### Text passage ###
# What is best way to build a detached 24x24' Garage with a Basement underneath?



## eastpamt1 (Dec 6, 2011)

Hi,* Plan A* was building the Garage with no Basement, instead we would have to pour a 10' High(at highest point) to approx 2' high, 47' long Retaining/Foundation Wall. This wall runs beside our Driveway that goes into our Basement Garage under our House. In addition there was "Stepping" under the building on 2 Sides. Meaning...lots of forms, concrete & rebar. You can only imagine the quotes we are getting back! I've had 5 serious spine surgeries, am in a wheelchair & need to build something so we can get out of the rain & snow. We need help with *Plan B*: How would we build the same Garage(24x24), but instead of the large Poured Retaining Wall, which 1 of the Garage Walls "would have" sat on, *Could we just build a "Block Wall Basement"(4 walls, not 1) & make use of* *the space underneath?* If we can do this using Block, *what material do we build the FLOOR* *out of*, "Prestressed Concrete Floor Planks" or is there a cheaper, but safe & sturdy way to do this? We are over budget with Plan A. We need to build something safe and something our Township will approve. Our thoughts are if we have to pay a crazy $ as we've been told, why not spend the same amount on something that gave our Home more value & a place for my Husband to have a Workshop. I live near Hershey, Pa & need to find potential contractors & suppliers for the materials. Thanks.
###
Given instruction 1: For each statement, say yes or no depending on whether the garage post supports it, and quote the deciding words. (a) The retaining wall in Plan A would run 47 feet long. (b) The poster lives near Pittsburgh. (c) Plan A fits within the budget.
Given instruction 2:
Answer these from the garage post:
(a) What are the planned dimensions of the garage?
(b) Which floor material does the poster name as an option?
(c) What does the poster want the extra space to provide for the husband?
Given instruction 3: Write a continuation of the garage post, starting after its final sentence.
### Supplied material ###
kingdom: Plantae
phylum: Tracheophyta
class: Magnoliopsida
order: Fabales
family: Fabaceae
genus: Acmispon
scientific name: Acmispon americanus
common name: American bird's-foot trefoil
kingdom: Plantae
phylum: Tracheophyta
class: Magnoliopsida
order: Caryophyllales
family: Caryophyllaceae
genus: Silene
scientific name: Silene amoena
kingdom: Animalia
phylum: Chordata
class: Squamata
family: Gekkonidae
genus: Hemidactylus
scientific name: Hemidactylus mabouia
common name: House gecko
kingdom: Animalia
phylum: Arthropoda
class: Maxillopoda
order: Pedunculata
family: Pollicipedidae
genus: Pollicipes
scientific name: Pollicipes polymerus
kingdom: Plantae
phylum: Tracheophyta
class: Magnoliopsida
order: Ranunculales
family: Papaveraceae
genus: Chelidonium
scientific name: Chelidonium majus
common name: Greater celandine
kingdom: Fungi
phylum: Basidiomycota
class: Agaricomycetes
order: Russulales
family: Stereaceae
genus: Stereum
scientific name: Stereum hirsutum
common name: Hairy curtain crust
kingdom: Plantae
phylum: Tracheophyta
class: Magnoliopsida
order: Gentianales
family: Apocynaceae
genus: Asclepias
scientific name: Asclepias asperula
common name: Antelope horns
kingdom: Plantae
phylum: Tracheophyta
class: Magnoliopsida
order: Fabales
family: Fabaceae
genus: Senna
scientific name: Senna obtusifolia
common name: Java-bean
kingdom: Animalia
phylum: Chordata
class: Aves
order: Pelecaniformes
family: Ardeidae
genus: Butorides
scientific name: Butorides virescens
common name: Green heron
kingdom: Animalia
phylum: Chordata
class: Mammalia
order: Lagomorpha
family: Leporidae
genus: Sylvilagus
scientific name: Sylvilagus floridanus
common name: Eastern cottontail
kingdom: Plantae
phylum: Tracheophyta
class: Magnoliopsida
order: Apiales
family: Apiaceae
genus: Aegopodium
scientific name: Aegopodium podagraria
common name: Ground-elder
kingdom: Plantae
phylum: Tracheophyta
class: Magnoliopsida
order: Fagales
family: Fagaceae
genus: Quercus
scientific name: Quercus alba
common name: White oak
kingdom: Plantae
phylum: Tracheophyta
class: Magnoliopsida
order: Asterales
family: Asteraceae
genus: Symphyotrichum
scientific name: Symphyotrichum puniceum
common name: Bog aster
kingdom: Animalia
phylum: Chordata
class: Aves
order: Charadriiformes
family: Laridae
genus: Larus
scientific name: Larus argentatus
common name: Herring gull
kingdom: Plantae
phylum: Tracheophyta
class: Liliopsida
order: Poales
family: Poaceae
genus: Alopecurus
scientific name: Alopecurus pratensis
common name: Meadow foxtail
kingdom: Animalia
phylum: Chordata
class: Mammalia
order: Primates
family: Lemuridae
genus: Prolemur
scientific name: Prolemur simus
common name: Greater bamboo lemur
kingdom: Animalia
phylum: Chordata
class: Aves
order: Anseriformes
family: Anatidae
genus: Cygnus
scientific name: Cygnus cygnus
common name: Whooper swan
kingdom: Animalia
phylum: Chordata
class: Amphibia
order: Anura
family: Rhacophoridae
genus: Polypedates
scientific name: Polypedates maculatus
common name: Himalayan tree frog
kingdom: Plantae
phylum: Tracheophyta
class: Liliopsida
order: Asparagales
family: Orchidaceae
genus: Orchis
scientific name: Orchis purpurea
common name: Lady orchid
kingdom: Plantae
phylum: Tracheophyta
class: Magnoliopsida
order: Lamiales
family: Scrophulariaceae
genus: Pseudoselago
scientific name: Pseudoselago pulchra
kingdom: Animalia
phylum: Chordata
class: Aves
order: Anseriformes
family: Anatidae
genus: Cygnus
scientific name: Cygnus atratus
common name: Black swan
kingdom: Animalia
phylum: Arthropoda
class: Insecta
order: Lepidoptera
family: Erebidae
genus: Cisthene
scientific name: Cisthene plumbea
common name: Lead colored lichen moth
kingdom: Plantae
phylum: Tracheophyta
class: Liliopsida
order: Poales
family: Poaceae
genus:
###
Final result 1:
(a) Yes: "approx 2' high, 47' long Retaining/Foundation Wall"
(b) No: "I live near Hershey, Pa"
(c) No: "We are over budget with Plan A."

Final result 2:
(a) 24x24 feet
(b) Prestressed concrete floor planks
(c) A workshop

Final result 3:
----------



## joecaption (Nov 30, 2011)

I see no way any one on here can do anything but guess on this one. You need someone on site to be able to look at it.
Do not try and second guess the people your asking for quotes from that have been on site, they deal with this all the time and should know more then someone who has never built one before.


----------



## CoconutPete (Jan 22, 2010)

I've never heard of a garage w/ a basement underneath, parking 7,000 lbs of vehicles (or more) up there just seems like a bad idea for a residential structure. If you are looking for storage, why not build it above?

Wouldn't an attached garage make more sense if you are in a wheelchair and building this thing to get out of the elements?


----------



## tcleve4911 (Nov 6, 2010)

Your request is not unreasonable.
It's done all the time.
It is NOT a DIY project however.
Contact a local commercial builder.


----------



## Snav (Aug 20, 2009)

I'd rule out building a permanent structure right off the batt if money is too tight and you can't at least some of the work yourself to offset cost (like hanging the drywall and finishing the inside - etc)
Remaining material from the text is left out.